Bloggin' On: Odds and Ends ( On Writing and Other Things, or: I Joined NaNoWriMo!)

Image Courtesy of NaNoWriMo


Greetings! Welcome to another edition of A Certain Point of View, the blog that I started almost nine years ago. This is the 1,213th post overall and the 395th for 2019. Back in January, I resolved that I'd have at least 365 posts written and posted by December 31; now it looks like I'll end the year with a minimum of 400 posts, perhaps even 430, if I don't slack off for the rest of November and write at least one post a day in December.

Anyway, it's Friday, November 22, and it looks like it's going to be a cool autumn day here in my corner of Florida. According to my Weather app, it's 70℉ (21℃) outside under sunny skies; the forecast high is expected to reach 77℉ (25℃), with some cloud cover moving in later this afternoon.

Today is also the 56th anniversary of President Kennedy's assassination in Dallas, Texas, by Lee Harvey Oswald. I was only eight months old at the time so, naturally, I don't have any recollection of that, but Mom used to tell me that we were in Bogota, Colombia at the time (my first overseas trip) on that day; Mom had taken me there so that most of my relatives who lived in Colombia could see her new baby. She remembered that my father, a pilot who flew freight planes from Miami International Airport, made a long-distance call from Miami to my grandparents' house and told Mom to catch the next flight back because he didn't know what would happen after the President's murder.

So, even though I was too young to even be aware of JFK and his death at the time, I've had a fascination with the events of November 22, 1963 ever since I was five or six years old. I've read two fine non-fiction books about it; The Day Kennedy Was Shot by Jim Bishop and Death of a President by William Manchester, plus Stephen King's time travel novel 11/22/63, which is easily my favorite book by the Master of Horror, followed perhaps by his memoir On Writing: A Memoir of the Craft and 'Salem's Lot. 

Anyway, I'm thinking about taking the #NaNoWriMo challenge next year. NaNoWriMo stands for National Novel Writing Month, an annual event sponsored by NaNoWriMo.org, a group dedicated to promoting writing fluency and education.

Per its About Us page:

NaNoWriMo is a nonprofit organization that supports writing fluency and education. But it's also a social network for writers like LinkedIn is for job professionals, or DeviantArt is for artists, or Facebook is for moms whose kids accept their friend requests only to provide them with "limited profile" access. It tracks words for writers like Fitbit tracks steps for the ambulatory. It's a real-world event, during which 900+ volunteers in places like Mexico City, Seoul, and Milwaukee coordinate communal writing sessions in thousands of partnering libraries, coffee shops, and community centers like… well, like nothing else.

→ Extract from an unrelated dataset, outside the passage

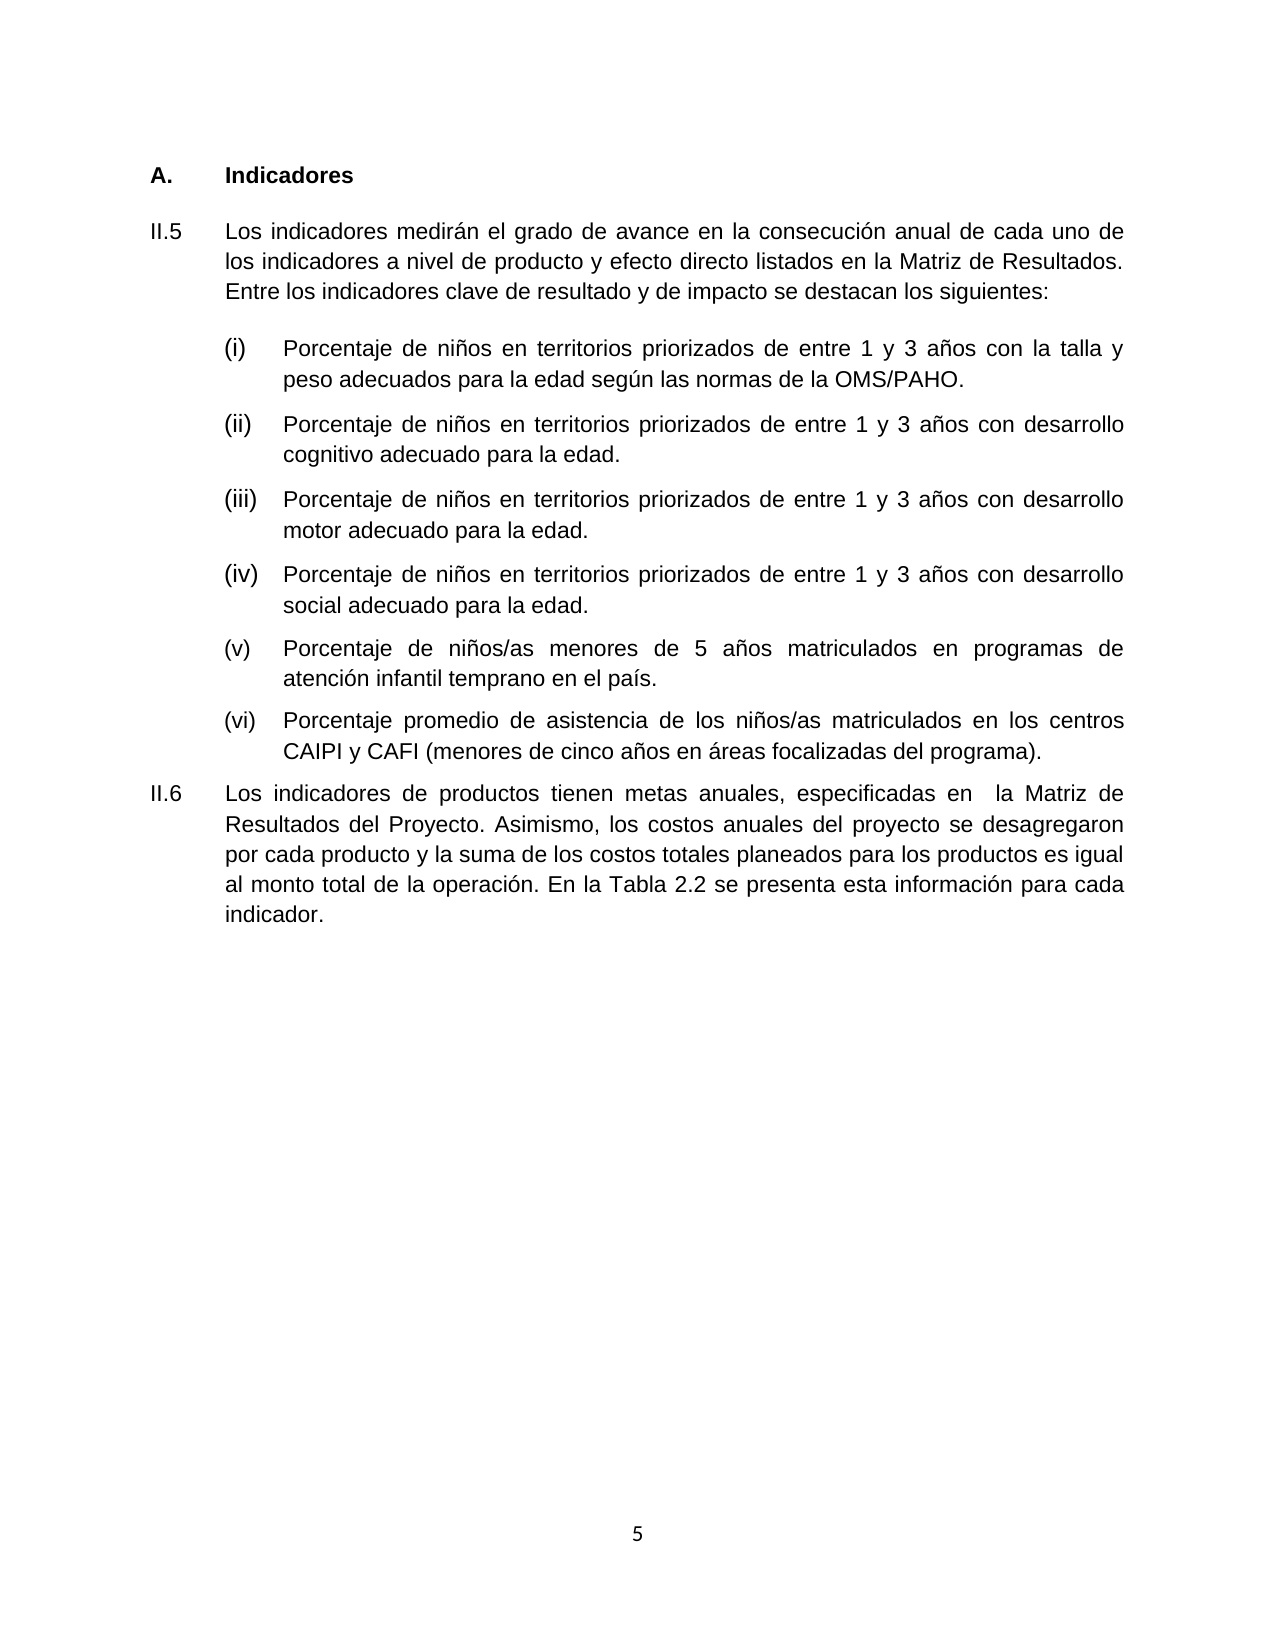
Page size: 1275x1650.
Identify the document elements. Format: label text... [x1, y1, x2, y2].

It's internet-famous. It's a community-powered fandom (before there was the Beyhive, or Nerdfighters, there were Wrimos). It's a start-up incubator for novels (books like Water for Elephants, Fangirl, and WOOL began as rough drafts in November!). It's a teaching tool, it's a curriculum, and its programs run year-round.


NaNoWriMo is an online contest/challenge in which participants attempt to write either a complete 50,000-word manuscript for a novel in 30 days or the first 50,000 words of a larger novel. It does not have to be an edited and ready-to-publish manuscript, nor does it have to be necessarily good. But if you take the NaNoWriMo challenge, there are a few rules that you must follow if you sign up (literally and figuratively) for it.

Now, if you sign up as a member with the organization (it's free, in case you're wondering), you can work on writing projects outside the NaNoWriMo November challenge at any time. However, for the big event itself, the rule is clear.

Per the NaNoWriMo The Basics page (which is their Frequently Asked Questions page, essentially):

You can sign up at any time, year-round. To participate during National Novel Writing Month, which takes place every November, just click on the “Sign Up” button on the homepage.

You can announce your National Novel Writing Month novel usually beginning sometime in September, and start writing at the stroke of midnight on November 1.

Obviously, with only eight days left in November, and having missed the November 1 start-date deadline, I can't just jump in and join the 2019 NaNoWriMo challenge.  And even if it were November 1 rather than November 22, I don't have anything concrete in mind to write about.

However, I signed up with the site (Did I mention it's free?), so if all goes according to plan, I'll do it next year.

Maybe this will help me regain my creative writing mojo. I certainly hope so, for what it's worth.